◆ **PROBLÈMES À RÉSOUDRE**:
[1] Pouvez-vous traduire en anglais cette phrase du texte sur les mobilisations des enseignants : « Le 8 février, la fonction publique était en grève et défilait pour la défense des services publics, de l’emploi et des salaires. » ?
[2] Selon le texte sur les mobilisations des enseignants, combien d’élèves en moins suffisent pour supprimer un poste dans le second degré ?
[3] Transcrivez le passage du texte sur les mobilisations des enseignants qui commence par "La rengaine semble" et se poursuit jusqu’à "poste. Cherchez l’erreur !".

◆ **TEXTE DU DOCUMENT**:

━━━━

Le 8 février, la fonction publique était en grève et défilait pour la défense des services publics, de l’emploi et des salaires. Ritournelles syndicales à la veille d’échéances électorales majeures, effets d’annonce d’une unité d’action enfin retrouvée pour une demi-journée de défilé. La mobilisation ne fut pas franchement un grand succès à l’échelle de l’ensemble des fonctionnaires, mais revêt peut-être un caractère particulier en ce qui concerne l’Education nationale.


Les mobilisations de profs se sont succédé depuis la rentrée scolaire :
• un échec le 18 septembre 2006, lors de la rituelle grève de rentrée sur les questions de postes, de moyens et de salaires ; mais il faut dire que l’inutilité de ce genre de journées d’action n’est plus à démontrer, et qu’il n’est plus que les syndiqués pour faire encore l’effort d’y croire,
• un succès revendiqué le 18 décem-bre avec une nouvelle journée de grève qui a compté plus de 50% de grévistes en collèges et lycées : le projet de modification par décret du statut et des obligations horaires des profs du secondaire a fait se bouger le landernau des certifiés et des agrégés pour une fois syndicalement unis, mais sur des bases exclusivement corporatistes et défensives : la défense du “ statut de 1950 ”,
• une manifestation nationale à Paris le 20 janvier, orchestrée par la FSU, qui a besoin d’afficher sa visibilité et ses capacités de mobilisation en cette année de congrès, alors qu’elle est toujours privée du statut de fédération représentative des salariés.
• Enfin cette grève du 8 février où, aux questions de statut du secondaire, sont venues s’ajouter les mesures de carte scolaire (suppressions de postes ou de classes, restrictions budgétaires, suppression de places aux concours de recrutement). Les vacances scolaires décalées sont venues interrompre ce léger frémissement, mais les raisons de la colère sont nombreuses.

Un cadre national qui se flexibilise

La rengaine semble se répéter inlassablement d’année en année, pourtant les chiffres sont bien là : les contraintes budgétaires font que le nombre de postes d’enseignants se réduit comme peau de chagrin, indépendamment des données démographiques. La logique comptable de l’Education nationale est la suivante : dans le second degré où il y a une légère baisse démographique, on supprime 1 poste dès qu’il y a 12 élèves de moins, et dans le premier degré, en légère hausse démographique, il faut 48 élèves supplémentaires pour créer un poste. Cherchez l’erreur !

Le système tient pourtant grâce à différentes combines :

  • En premier lieu, le recours à une main d’œuvre précaire et disponible : les vacataires et contractuels sont légion dans l’éducation, et leurs luttes, pourtant récurrentes, ne débouchent pas, faute entre autres de solidarité réelle des personnels titulaires.

━━━━

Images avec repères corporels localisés
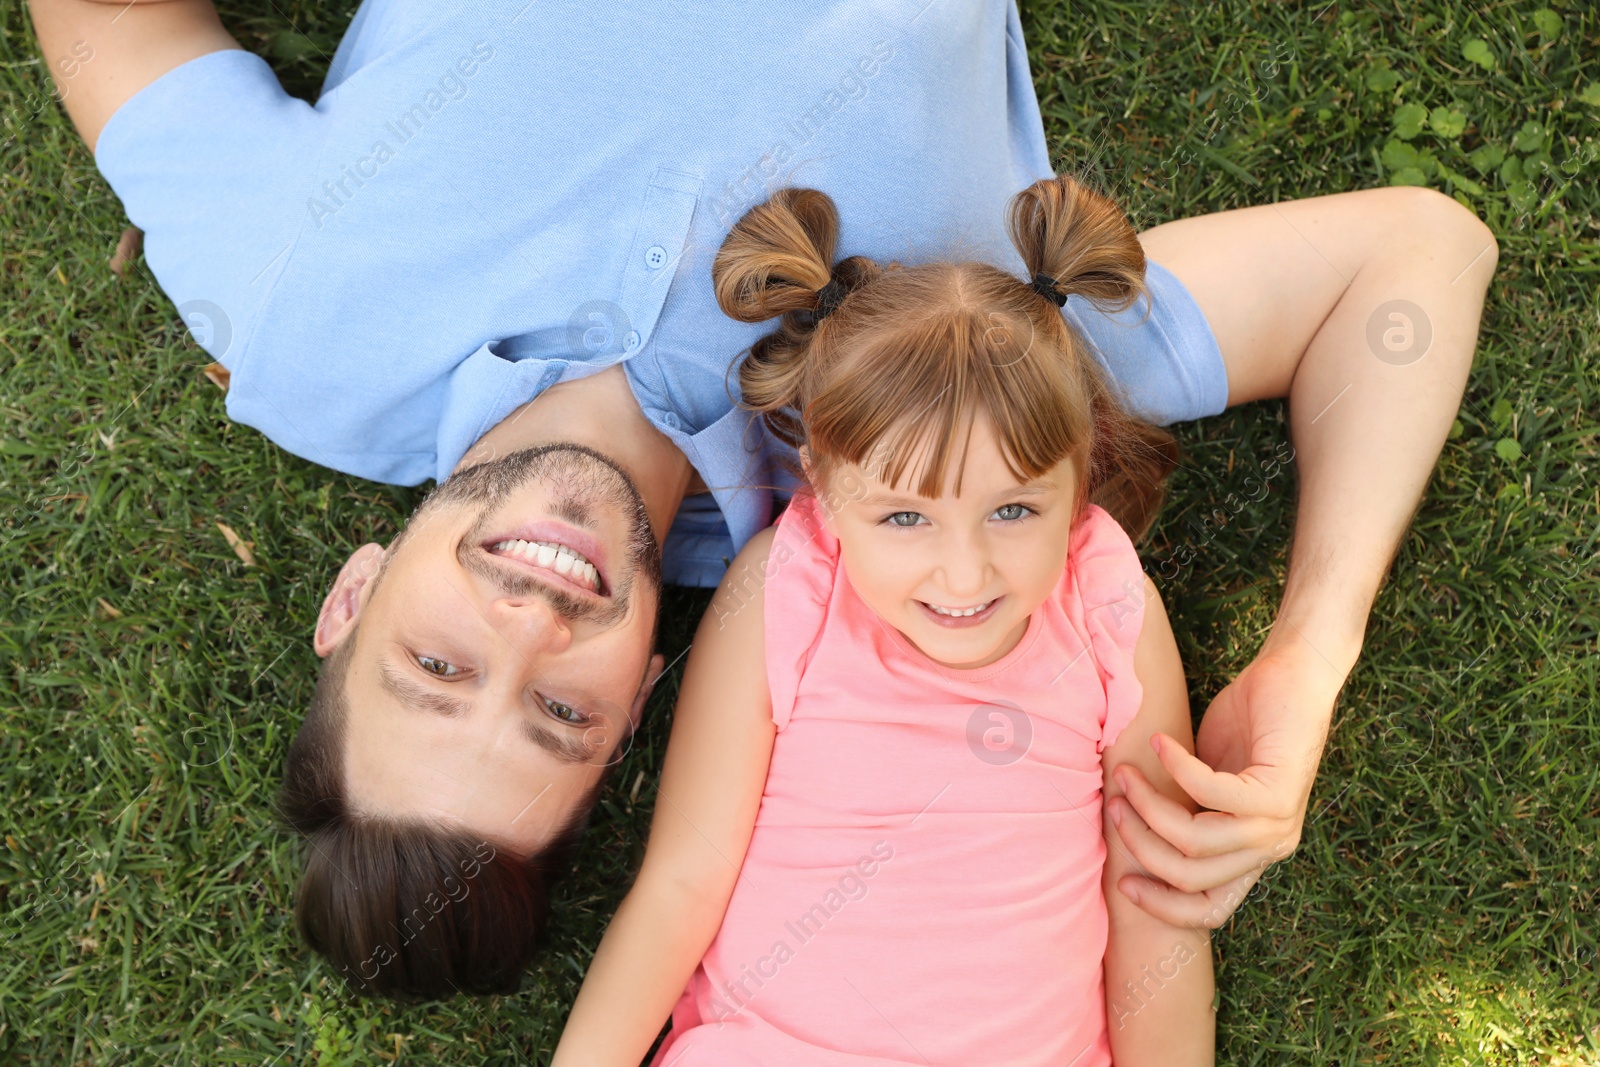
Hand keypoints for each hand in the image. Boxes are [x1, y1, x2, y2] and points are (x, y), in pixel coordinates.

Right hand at [1107, 637, 1345, 927]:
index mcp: (1253, 853)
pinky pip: (1209, 793)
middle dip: (1140, 844)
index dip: (1163, 906)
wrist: (1295, 679)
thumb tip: (1125, 825)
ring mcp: (1278, 823)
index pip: (1211, 910)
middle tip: (1114, 804)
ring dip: (1148, 805)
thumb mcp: (1206, 780)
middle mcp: (1270, 847)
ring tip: (1126, 773)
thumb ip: (1181, 809)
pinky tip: (1159, 744)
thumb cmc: (1247, 724)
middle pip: (1190, 876)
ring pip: (1195, 841)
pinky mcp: (1277, 791)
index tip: (1123, 882)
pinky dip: (1175, 767)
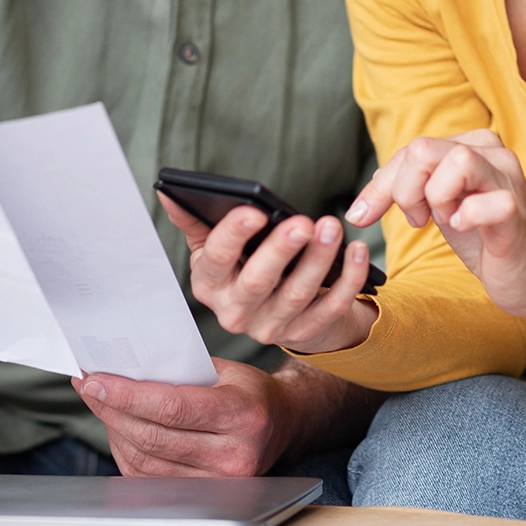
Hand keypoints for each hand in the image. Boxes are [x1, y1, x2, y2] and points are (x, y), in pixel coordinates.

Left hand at [75, 358, 294, 475]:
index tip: (94, 380)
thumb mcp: (224, 369)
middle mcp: (234, 455)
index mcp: (241, 414)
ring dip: (113, 430)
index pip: (172, 407)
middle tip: (88, 386)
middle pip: (153, 436)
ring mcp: (219, 482)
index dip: (127, 395)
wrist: (282, 425)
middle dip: (111, 409)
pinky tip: (118, 428)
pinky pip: (148, 478)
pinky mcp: (204, 497)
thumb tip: (122, 366)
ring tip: (99, 403)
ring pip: (145, 460)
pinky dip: (125, 452)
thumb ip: (180, 369)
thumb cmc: (247, 391)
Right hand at [159, 195, 376, 354]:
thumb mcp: (214, 249)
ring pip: (298, 294)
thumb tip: (168, 191)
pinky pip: (331, 308)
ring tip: (332, 227)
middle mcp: (235, 312)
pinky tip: (357, 251)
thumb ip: (195, 220)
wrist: (277, 312)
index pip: (217, 259)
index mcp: (209, 285)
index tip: (255, 211)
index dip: (234, 235)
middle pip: (258, 281)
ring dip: (319, 260)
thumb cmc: (242, 267)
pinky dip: (348, 280)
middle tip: (303, 222)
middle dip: (281, 250)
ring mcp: (271, 328)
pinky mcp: (305, 333)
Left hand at [345, 130, 525, 345]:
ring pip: (456, 162)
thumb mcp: (441, 209)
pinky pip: (488, 201)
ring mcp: (508, 180)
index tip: (361, 216)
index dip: (380, 185)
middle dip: (404, 191)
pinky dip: (467, 215)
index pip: (411, 150)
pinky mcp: (518, 211)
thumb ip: (410, 190)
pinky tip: (464, 227)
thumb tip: (359, 204)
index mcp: (471, 146)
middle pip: (423, 149)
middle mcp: (492, 154)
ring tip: (447, 221)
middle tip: (419, 220)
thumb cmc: (487, 241)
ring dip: (436, 198)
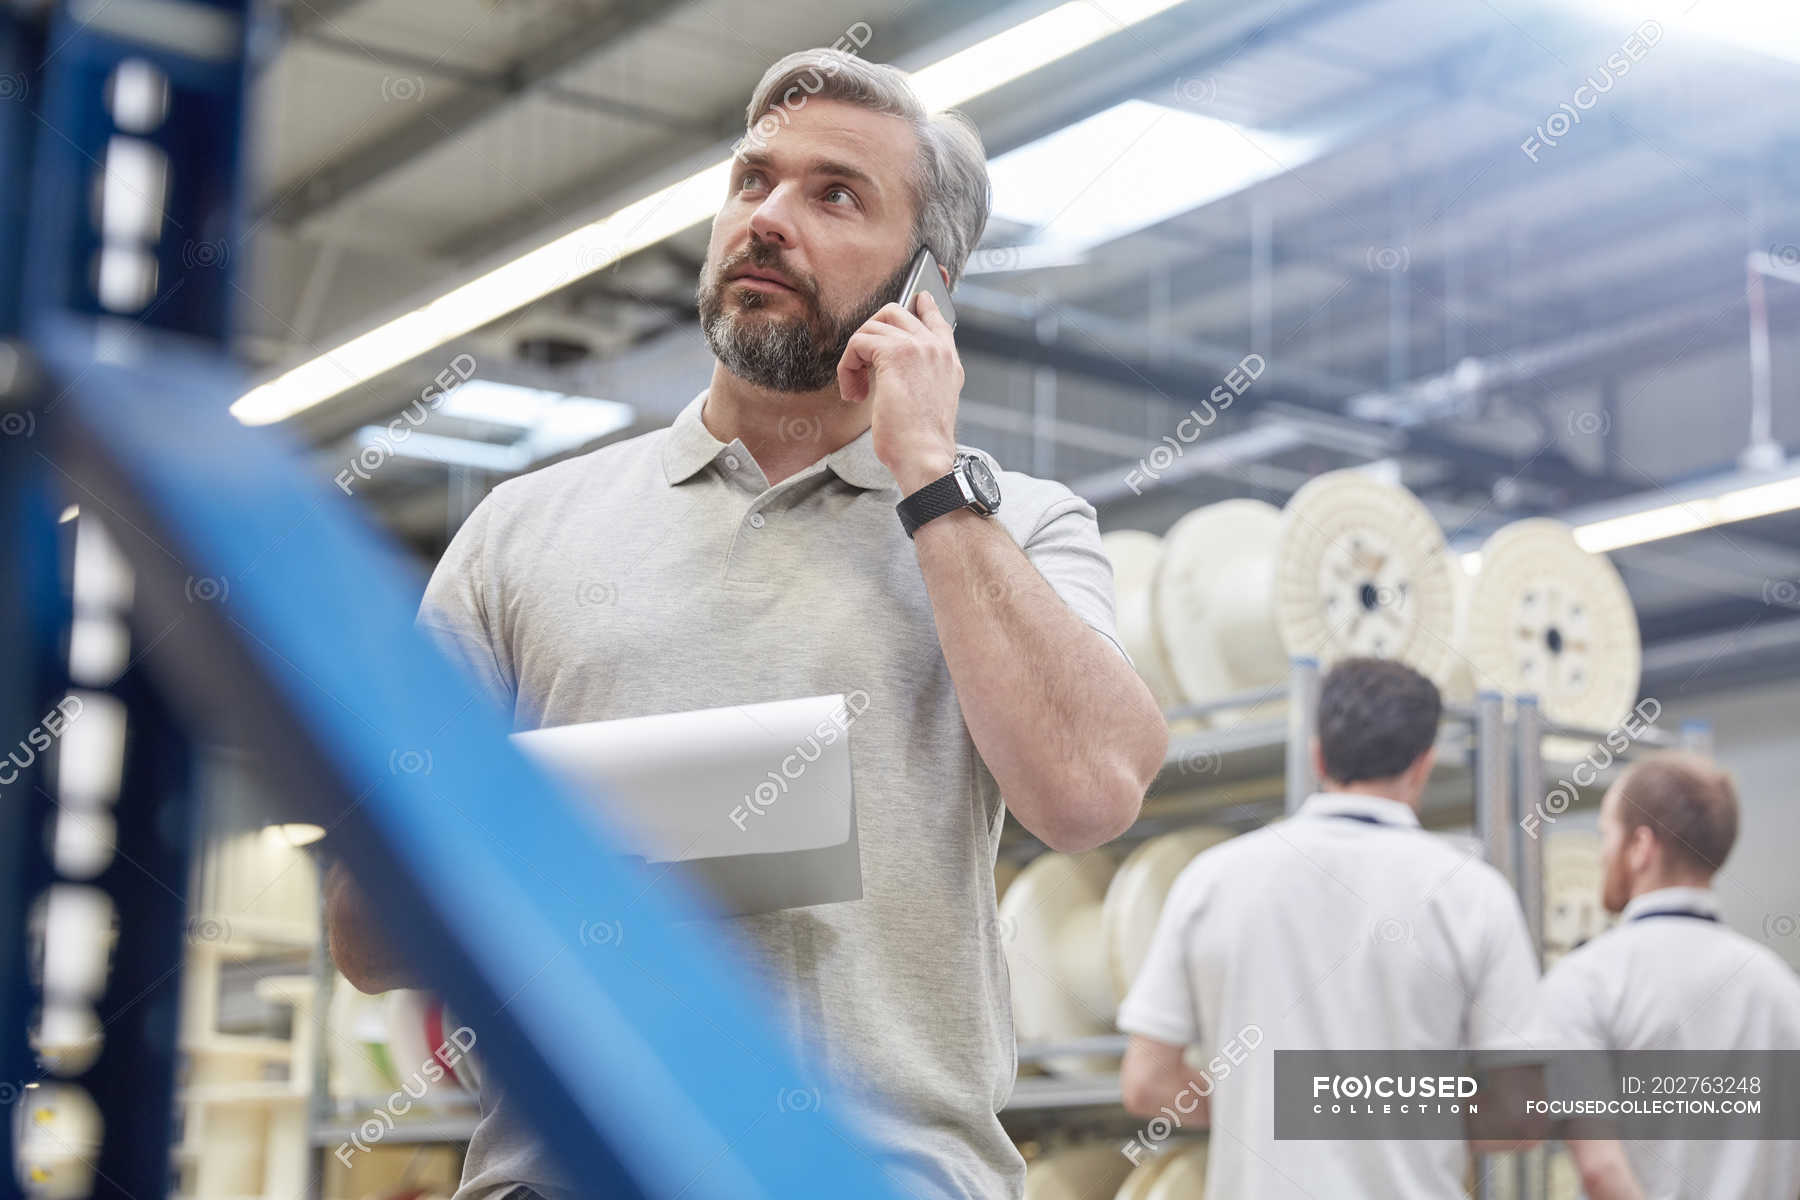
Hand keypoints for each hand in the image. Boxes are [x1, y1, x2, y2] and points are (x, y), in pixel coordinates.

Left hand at [837, 291, 961, 492]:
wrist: (925, 457)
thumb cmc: (921, 442)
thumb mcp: (926, 403)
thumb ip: (918, 377)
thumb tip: (887, 367)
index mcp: (948, 360)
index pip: (936, 316)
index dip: (923, 303)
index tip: (917, 296)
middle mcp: (937, 348)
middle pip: (895, 312)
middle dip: (870, 333)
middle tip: (862, 365)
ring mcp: (919, 347)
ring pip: (873, 326)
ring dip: (855, 356)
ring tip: (856, 387)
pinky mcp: (895, 353)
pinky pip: (858, 342)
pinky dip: (848, 367)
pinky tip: (854, 392)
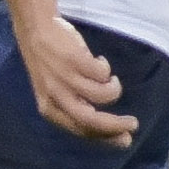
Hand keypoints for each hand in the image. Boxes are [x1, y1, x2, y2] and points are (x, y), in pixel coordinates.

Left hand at [18, 16, 136, 145]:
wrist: (34, 29)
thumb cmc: (48, 63)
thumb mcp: (53, 90)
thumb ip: (73, 106)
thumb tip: (106, 127)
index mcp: (49, 108)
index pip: (81, 131)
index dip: (106, 138)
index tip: (125, 140)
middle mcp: (56, 96)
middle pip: (92, 121)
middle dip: (116, 125)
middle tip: (133, 124)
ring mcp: (65, 78)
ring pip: (103, 95)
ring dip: (114, 88)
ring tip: (110, 79)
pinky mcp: (74, 61)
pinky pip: (103, 73)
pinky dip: (106, 68)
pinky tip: (98, 61)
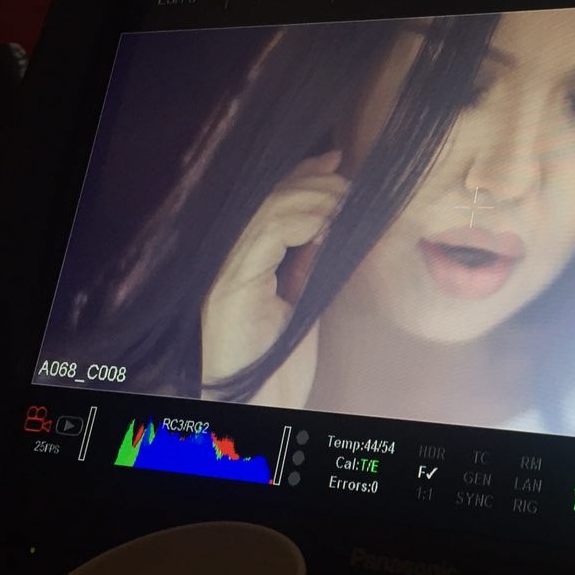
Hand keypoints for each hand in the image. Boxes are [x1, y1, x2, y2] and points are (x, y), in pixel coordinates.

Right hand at [201, 150, 346, 406]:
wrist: (262, 409)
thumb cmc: (280, 366)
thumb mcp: (304, 302)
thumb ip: (310, 263)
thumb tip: (333, 222)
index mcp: (244, 263)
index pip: (268, 201)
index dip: (301, 176)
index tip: (336, 164)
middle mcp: (227, 261)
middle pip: (266, 197)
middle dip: (312, 182)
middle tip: (349, 183)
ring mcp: (225, 273)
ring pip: (267, 209)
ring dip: (314, 199)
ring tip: (346, 203)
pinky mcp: (229, 288)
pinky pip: (266, 235)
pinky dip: (302, 222)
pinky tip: (328, 227)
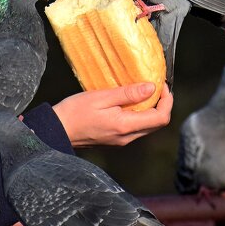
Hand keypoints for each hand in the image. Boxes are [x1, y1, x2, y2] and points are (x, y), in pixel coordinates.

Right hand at [53, 83, 173, 147]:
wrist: (56, 130)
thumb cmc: (75, 111)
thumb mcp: (102, 97)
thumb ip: (128, 93)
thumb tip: (152, 88)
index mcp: (125, 126)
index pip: (160, 118)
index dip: (167, 101)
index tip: (162, 85)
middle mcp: (127, 137)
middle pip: (157, 123)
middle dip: (161, 104)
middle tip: (155, 85)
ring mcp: (121, 140)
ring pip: (147, 126)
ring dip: (150, 108)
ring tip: (142, 90)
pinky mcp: (115, 139)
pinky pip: (136, 127)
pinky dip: (139, 113)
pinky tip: (129, 101)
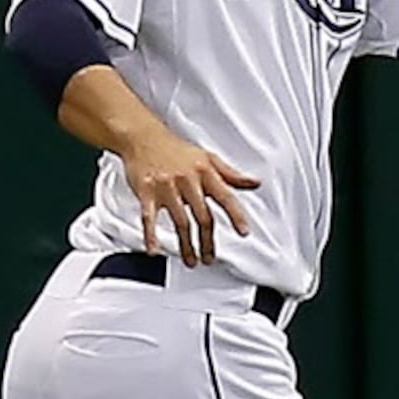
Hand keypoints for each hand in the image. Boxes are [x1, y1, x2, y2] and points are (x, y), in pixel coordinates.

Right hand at [122, 127, 259, 266]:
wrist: (143, 137)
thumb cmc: (176, 150)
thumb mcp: (207, 157)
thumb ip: (231, 174)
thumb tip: (255, 183)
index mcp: (205, 172)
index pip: (226, 196)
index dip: (236, 215)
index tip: (243, 232)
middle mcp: (188, 180)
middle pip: (203, 216)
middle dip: (207, 241)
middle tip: (210, 258)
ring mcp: (167, 187)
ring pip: (180, 221)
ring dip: (187, 245)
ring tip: (191, 260)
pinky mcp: (147, 192)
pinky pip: (148, 217)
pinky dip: (151, 235)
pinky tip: (154, 249)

━━━━

◆ **ENSEMBLE DES RÉPONSES**:
[1] On February 8, the civil service was on strike and marched in defense of public services, jobs, and wages.

[2] 12 élèves de moins.

[3]
La rengaine semble se répéter inlassablement d’année en année, pourtant les chiffres sont bien là : les contraintes budgétaires font que le nombre de postes d’enseignants se réduit comme peau de chagrin, indépendamment des données démographiques. La logique comptable de l’Education nationale est la suivante : dans le second degré où il y a une légère baisse démographique, on supprime 1 poste dès qu’il y a 12 élèves de moins, et dans le premier degré, en légère hausse démographique, il faut 48 élèves supplémentaires pour créer un poste. Cherchez l’erreur !